In the onslaught of World War Two, Japanese animators envisioned their own answers to the barrage on Hiroshima and Nagasaki. These ideas were ingenious for their time, bringing forth that which would not only popularize the television screen, but hobby shops as well. I am of course talking about the strange and wonderful world of mechanized armor suits, each with their own backstories and toy models. The influence of “mecha” – as they are now known – would continue long after the fall of the world superpowers.

It didn’t end there, of course. Evangelion: Neon Genesis provoked the inner turmoil within us all, making it abundantly evident that heroes and heroines have their ups and downs as well. Too often in Marvel/DC movies do we ask for the newest “big bang” to surprise us, and – while there is nothing wrong with asking for a bit of action – we also have to pull the lines back and ask, “what are the heroes thinking?”

An excellent example of this deconstruction was The Incredibles. In this movie, the final showdown wasn’t ten stories tall, with buildings being smashed apart. It happened at home, with JackJack being seized by Syndrome, further placing an emphasis on the “family” unit. We didn’t get to this point by being flawless heroes whose only detriment was a green crystal from their home world.

Another example of this was Megamind, where the villain’s greatest Ace is nothing new. We actually start well ahead of the battle for justice, in a world without evil. It isn’t physicality, cunning, or even an elemental attribute that overpowers the hero, but the psychological tax of being that one person who controls everything. It’s a great peripeteia in which we lose our faith and trust in what we thought we knew. There is still a victory, but with a tremendous cost.

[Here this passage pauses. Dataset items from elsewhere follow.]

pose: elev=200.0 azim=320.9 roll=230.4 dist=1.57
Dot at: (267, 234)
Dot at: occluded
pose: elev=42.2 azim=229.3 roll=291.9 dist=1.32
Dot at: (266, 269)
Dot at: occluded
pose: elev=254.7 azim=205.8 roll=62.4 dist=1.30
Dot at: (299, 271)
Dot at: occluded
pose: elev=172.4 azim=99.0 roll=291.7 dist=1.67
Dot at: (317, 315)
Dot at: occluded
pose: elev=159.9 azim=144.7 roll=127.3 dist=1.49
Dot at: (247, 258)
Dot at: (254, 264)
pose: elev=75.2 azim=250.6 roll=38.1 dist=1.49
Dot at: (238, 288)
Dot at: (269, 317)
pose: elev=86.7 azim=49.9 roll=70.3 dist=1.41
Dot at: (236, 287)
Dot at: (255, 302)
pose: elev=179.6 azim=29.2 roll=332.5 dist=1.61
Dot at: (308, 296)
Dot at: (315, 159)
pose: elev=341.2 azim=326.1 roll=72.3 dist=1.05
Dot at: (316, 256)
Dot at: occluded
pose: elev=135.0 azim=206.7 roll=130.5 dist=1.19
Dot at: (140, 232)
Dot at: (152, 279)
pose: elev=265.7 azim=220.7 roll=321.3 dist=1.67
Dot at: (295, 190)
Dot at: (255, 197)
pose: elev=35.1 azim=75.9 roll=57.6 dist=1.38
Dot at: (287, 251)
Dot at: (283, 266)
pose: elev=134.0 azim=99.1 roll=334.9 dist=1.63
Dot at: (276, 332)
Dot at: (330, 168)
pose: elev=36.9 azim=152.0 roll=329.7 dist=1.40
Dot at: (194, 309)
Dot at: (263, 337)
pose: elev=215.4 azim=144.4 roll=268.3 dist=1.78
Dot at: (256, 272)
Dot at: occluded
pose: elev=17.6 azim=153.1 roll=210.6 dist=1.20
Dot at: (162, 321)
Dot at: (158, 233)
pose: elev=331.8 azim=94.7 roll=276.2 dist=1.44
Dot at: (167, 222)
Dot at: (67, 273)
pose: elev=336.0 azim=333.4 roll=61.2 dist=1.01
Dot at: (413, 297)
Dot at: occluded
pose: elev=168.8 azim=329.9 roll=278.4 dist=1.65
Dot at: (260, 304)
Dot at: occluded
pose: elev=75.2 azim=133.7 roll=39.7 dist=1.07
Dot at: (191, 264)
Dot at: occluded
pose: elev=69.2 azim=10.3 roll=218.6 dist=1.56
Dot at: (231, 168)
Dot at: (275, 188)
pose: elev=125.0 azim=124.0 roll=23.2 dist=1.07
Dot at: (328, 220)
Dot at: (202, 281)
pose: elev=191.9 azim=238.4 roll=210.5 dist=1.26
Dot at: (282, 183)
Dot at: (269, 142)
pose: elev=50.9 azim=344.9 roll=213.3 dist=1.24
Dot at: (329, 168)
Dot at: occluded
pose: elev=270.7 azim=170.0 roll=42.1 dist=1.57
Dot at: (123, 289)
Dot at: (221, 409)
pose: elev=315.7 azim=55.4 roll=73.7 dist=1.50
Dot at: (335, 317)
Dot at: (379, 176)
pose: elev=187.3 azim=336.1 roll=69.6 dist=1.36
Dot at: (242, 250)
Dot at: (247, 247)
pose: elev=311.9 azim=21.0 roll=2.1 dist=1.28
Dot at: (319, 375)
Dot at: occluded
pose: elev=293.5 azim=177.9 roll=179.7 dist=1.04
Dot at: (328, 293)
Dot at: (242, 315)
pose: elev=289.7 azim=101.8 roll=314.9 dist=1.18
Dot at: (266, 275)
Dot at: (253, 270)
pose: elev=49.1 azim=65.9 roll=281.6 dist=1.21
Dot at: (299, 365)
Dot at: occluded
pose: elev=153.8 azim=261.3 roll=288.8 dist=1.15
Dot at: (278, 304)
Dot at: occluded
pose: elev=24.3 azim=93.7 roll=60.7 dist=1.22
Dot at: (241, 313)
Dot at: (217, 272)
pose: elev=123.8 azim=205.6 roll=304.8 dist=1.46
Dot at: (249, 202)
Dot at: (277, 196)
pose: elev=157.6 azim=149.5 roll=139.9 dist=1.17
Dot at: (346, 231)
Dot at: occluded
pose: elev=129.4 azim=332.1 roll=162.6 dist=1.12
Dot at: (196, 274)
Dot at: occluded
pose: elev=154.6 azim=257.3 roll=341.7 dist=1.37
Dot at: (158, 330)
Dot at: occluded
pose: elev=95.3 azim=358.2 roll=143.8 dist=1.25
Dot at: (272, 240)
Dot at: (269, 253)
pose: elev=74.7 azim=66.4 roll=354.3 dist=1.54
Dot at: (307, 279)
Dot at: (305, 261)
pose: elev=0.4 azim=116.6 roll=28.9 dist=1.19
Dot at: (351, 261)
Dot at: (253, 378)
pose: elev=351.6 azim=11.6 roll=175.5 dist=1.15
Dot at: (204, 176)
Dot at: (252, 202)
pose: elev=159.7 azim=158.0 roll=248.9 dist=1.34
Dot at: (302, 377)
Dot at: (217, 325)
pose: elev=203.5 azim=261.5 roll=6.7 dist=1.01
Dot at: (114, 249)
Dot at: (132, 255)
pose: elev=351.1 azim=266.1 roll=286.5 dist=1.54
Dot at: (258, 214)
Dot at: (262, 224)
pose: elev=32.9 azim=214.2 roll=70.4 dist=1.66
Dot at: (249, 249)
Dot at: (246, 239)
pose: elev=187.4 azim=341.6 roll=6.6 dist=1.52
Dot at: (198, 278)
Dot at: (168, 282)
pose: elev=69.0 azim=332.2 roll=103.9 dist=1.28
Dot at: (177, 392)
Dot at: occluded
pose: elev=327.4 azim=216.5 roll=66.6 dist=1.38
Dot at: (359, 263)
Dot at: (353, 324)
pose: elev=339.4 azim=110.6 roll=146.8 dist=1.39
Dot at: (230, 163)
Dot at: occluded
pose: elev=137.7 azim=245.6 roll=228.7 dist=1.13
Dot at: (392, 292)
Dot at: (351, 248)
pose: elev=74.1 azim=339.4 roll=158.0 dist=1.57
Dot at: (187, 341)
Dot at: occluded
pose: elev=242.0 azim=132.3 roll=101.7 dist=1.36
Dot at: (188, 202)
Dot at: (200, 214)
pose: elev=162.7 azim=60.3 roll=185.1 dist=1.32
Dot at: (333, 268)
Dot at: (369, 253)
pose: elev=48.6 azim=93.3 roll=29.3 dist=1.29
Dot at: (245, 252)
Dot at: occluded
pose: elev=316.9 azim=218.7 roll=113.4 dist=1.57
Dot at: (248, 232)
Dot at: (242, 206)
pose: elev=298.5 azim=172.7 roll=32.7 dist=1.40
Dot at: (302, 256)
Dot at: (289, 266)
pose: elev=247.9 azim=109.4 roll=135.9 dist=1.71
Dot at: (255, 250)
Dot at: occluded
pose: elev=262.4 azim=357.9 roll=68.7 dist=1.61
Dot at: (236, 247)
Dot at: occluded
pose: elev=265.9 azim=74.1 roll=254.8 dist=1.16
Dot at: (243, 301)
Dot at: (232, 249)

This reversal of fate is nothing out of the ordinary in anime. When Gen Urobuchi became involved in Puella Magi Madoka Magika, what do you think happened? If you went into this six hour magical girl series with the expectation of pink dresses and fluffy unicorns, you were damn disappointed, weren’t you? This show is, true to the Urobutcher name, dark and depressing with everything you could possibly wish for coming apart at the seams.

PMMM is fearfully articulate, taking the old biblical telling of Faust and the Devil to a new level. The supposed heroine, Kaname Madoka, knows right from wrong, truth from lies, justice from evil because these are the paramount of a healthy upbringing. Except, the world is nothing like that, is it?